### [EXERCISE AIM]
Answer these questions from the bFGF abstract below.
(a) Why does the role of bFGF as a paracrine mediator in vivo remain disputable?
(b) What method was used to confirm bFGF protein expression in each tissue studied?
(c) The intensity of bFGF protein labeling in mast cells depended on prior treatment of the tissues with what?

═══ GIVEN PASSAGE

Background: The normal response to tissue injury involves a complex sequence of inflammation and repair of epithelial and mesenchymal structures through a coordinated process of chemotaxis and cellular proliferation directed by specific chemical mediators. One mediator that is probably important to these processes is basic fibroblast growth factor (bFGF), a polypeptide present in diverse tissues and a potent chemotactic, mitogenic, and angiogenic factor in vitro. Although many cells have receptors for bFGF, the precise role of this factor as a paracrine mediator in vivo remains disputable because a mechanism for its secretion has not been elucidated. bFGF is known to be capable of binding to heparin, and our data demonstrate bFGF in mast cells (MCs) that also produce many other mediators (including heparin) important for wound healing and angiogenesis.
Experimental design: We used nucleic acid in situ hybridization to detect bFGF-specific mRNA transcripts within MCs in formalin-fixed, paraffin-embedded specimens of nonlesional human skin and skin containing increased numbers of MCs, including granulation tissues, benign cutaneous mastocytosis, and solitary neurofibromas. Immunohistochemistry was used to confirm bFGF protein expression in each tissue studied.
Results: All tissues examined contained MCs that expressed bFGF mRNA transcripts. bFGF protein was also detected in MCs, but the intensity of labeling was dependent on prior treatment of the tissues with heparinase, suggesting that epitopes recognized by the bFGF-specific antiserum were masked by endogenous heparin.
Conclusions: The results further elucidate the mechanism of involvement of MCs in tissue repair and angiogenesis and suggest that bFGF produced by MCs is bound to intracellular heparin. Thus, it seems possible that release of heparin by degranulation from MCs also may result in the release of biologically active bFGF in vivo.

══════
═══ EXTRACTED MATERIAL

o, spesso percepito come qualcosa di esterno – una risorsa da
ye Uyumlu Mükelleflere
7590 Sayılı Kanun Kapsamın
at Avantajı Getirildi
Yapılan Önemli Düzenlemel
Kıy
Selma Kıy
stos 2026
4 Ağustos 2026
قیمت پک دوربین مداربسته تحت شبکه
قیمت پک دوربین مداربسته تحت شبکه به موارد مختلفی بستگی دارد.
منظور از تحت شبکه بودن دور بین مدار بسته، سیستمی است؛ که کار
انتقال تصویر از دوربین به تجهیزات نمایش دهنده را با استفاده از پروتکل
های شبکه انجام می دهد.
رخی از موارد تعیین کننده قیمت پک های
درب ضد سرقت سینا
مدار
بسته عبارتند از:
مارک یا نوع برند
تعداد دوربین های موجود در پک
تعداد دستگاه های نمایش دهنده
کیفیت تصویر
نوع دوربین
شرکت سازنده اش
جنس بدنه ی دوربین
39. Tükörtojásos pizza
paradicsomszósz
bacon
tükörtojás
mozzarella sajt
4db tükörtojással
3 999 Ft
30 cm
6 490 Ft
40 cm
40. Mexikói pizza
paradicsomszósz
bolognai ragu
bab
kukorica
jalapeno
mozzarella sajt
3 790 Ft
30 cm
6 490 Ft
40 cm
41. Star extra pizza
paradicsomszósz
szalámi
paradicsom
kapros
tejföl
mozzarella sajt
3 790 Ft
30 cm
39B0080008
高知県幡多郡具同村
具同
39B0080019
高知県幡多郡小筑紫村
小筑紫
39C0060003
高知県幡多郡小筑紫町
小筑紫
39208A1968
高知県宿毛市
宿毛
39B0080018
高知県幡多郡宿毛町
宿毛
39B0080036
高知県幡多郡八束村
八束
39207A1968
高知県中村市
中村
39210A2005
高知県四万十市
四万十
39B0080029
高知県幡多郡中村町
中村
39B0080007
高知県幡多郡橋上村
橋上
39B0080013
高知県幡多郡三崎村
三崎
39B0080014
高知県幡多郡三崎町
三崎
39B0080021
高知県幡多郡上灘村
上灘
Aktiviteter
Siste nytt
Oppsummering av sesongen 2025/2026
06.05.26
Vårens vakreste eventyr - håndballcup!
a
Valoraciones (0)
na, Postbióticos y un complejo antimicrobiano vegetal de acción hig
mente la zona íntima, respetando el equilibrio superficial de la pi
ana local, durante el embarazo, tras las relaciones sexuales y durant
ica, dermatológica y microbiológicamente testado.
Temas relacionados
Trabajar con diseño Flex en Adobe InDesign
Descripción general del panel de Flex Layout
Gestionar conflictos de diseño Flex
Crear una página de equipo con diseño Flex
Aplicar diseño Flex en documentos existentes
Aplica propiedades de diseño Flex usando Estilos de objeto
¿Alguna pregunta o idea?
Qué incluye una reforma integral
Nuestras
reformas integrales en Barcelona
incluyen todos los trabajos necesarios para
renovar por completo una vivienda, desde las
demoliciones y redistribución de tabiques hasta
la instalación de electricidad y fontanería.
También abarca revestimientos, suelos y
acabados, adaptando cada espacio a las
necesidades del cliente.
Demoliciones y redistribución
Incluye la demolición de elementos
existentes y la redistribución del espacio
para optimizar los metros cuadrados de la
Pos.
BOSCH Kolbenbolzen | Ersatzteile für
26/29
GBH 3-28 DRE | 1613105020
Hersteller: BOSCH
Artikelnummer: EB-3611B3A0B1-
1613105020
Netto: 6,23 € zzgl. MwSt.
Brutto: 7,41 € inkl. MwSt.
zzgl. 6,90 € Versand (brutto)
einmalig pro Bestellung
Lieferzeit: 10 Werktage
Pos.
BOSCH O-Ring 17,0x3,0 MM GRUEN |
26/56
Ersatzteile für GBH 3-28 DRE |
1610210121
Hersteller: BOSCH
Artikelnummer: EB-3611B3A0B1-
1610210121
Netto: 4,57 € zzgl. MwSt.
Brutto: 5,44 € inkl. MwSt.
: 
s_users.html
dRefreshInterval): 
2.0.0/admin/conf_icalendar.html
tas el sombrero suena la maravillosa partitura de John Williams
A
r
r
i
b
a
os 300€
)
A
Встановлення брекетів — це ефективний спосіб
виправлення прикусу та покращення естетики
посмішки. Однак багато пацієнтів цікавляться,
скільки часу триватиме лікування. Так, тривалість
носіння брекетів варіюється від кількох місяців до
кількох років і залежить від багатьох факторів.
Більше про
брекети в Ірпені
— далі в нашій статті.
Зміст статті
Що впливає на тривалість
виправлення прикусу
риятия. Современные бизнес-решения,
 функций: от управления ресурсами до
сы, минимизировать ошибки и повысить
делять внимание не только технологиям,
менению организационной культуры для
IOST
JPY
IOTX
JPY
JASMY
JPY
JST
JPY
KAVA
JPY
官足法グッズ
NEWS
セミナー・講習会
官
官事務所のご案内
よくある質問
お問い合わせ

══════

### [EXERCISE SOLUTION]
(a) A mechanism for its secretion has not been elucidated.
(b) Immunohistochemistry.
(c) Heparinase.